In patients with clinically suspected acute myocarditis, confirmatory testing usually begins with serum biomarkers. However, Troponin I may be raised in only 34% of patients with acute myocarditis [49]. Non-specific serum markers of inflammation, such as C-reactive protein, erythrocyte sedimentation rate, and leucocyte count, are frequently increased in patients with suspected myocarditis, but low specificity limits their diagnostic value.

Patients with myocarditis might mostly have non-specific changes on ECG. These include sinus tachycardia, ST wave and T wave abnormalities, and, sometimes, PR depression and diffuse ST segment elevation (if there is concomitant peri-epicardial inflammation). Electrocardiographic changes that are associated with poor prognosis in acute myocarditis include widened QRS and Q waves [50].

Echocardiography is mandatory in patients with suspected myocarditis. The entity of left ventricular dysfunction and wall motion abnormalities not associated with a coronary distribution are useful tool to suggest an acute myocarditis. In fulminant cases, there might be wall thickening due to edema [51].

Cardiac MRI sensitivity varies with clinical presentation and extent of cell necrosis [52]. In high- and intermediate-risk forms (i.e., myocarditis presenting with heart failure or arrhythmias associated with LV dysfunctions), cardiac MRI has modest diagnostic accuracy, in fact the edema may be absent in T2-weighted images since its presence highly depends by the timing of MRI performance.

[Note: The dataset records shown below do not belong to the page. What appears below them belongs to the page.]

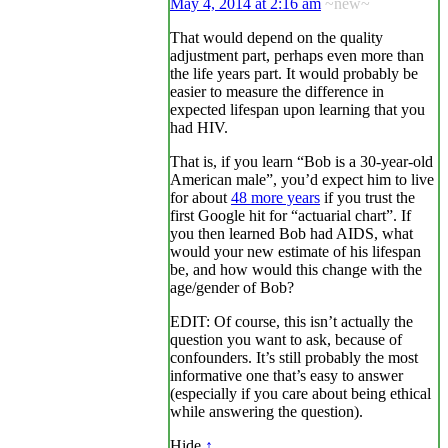
May 4, 2014 at 2:16 am
~new~
That would depend on the quality
adjustment part, perhaps even more than
the life years part. It would probably be
easier to measure the difference in
expected lifespan upon learning that you
had HIV.
That is, if you learn “Bob is a 30-year-old
American male”, you’d expect him to live
for about
48 more years
if you trust the
first Google hit for “actuarial chart”. If
you then learned Bob had AIDS, what
would your new estimate of his lifespan
be, and how would this change with the
age/gender of Bob?
EDIT: Of course, this isn’t actually the
question you want to ask, because of
confounders. It’s still probably the most
informative one that’s easy to answer
(especially if you care about being ethical
while answering the question).
Hide
↑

In patients with biopsy-proven viral myocarditis, the presence of myocardial scar, indicated by LGE, is an independent predictor of all-cause mortality and cardiac mortality, but no data are available about the prognostic value of additional cardiac MRI-related parameters, such as the pattern of distribution and the extension of LGE [53].

Endomyocardial biopsy (EMB) is the gold standard for the diagnosis of myocarditis, although its role is still controversial. Indeed, it is associated with a non-negligible rate of major complications, even in specialized centers (around 1% of the cases) [54], and its diagnostic accuracy is still debated, highly depending on the operator experience, on the number and the location of tissue samples, and on the timing of the EMB. Therefore, EMB should be performed only in selected life-threatening scenarios, such as heart failure with severe ventricular dysfunction and/or life-threatening arrhythmias refractory to optimized medical therapy in the short term (usually 3 weeks) [8, 55].

Recently, practical and clinically oriented classification of myocarditis and its clinical management has been proposed based on event risk derived by clinical and laboratory presentation and short-term evolution, as seen in Fig. 4.2 [8].

Fig. 4.2
figure 2

Characterization of DCM vs. active myocarditis at diagnosis. The role of ECG (panels (a) vs. (b): note the left bundle branch block vs. low QRS voltages), echocardiography (panels (c) vs. (d): note the huge vs. mild left ventricular/atrial dilation), cardiac magnetic resonance (panels (e) vs. (f): note the mid-wall distribution pattern of late gadolinium enhancement vs. myocardial edema at T2-weighted imaging), endomyocardial biopsy (panels (g) vs. (h): note the cardiomyocyte damage and the myocardial fibrosis [in blue] vs. active lymphocytic inflammation). Reproduced with permission from Merlo et al. Evolving Concepts in Dilated Cardiomyopathy, EJHF.2018. 20(2):228–239

4.5 Conclusions

New-onset dilated cardiomyopathy is still a diagnostic challenge for clinical cardiologists. It is pivotal to exclude possible removable causes of left ventricular dysfunction because this has prognostic implications. A comprehensive, systematic, and integrated approach, including third-level diagnostic tools, should be implemented in clinical practice to remove every possible reversible cause through specific therapeutic interventions. This issue appears essential to promote left ventricular reverse remodeling and subsequent outcome improvement. Excluding treatable causes is by far the most important issue. Cardiac sarcoidosis, cardiac amyloidosis, and acute myocarditis are paradigmatic examples and should be carefully excluded.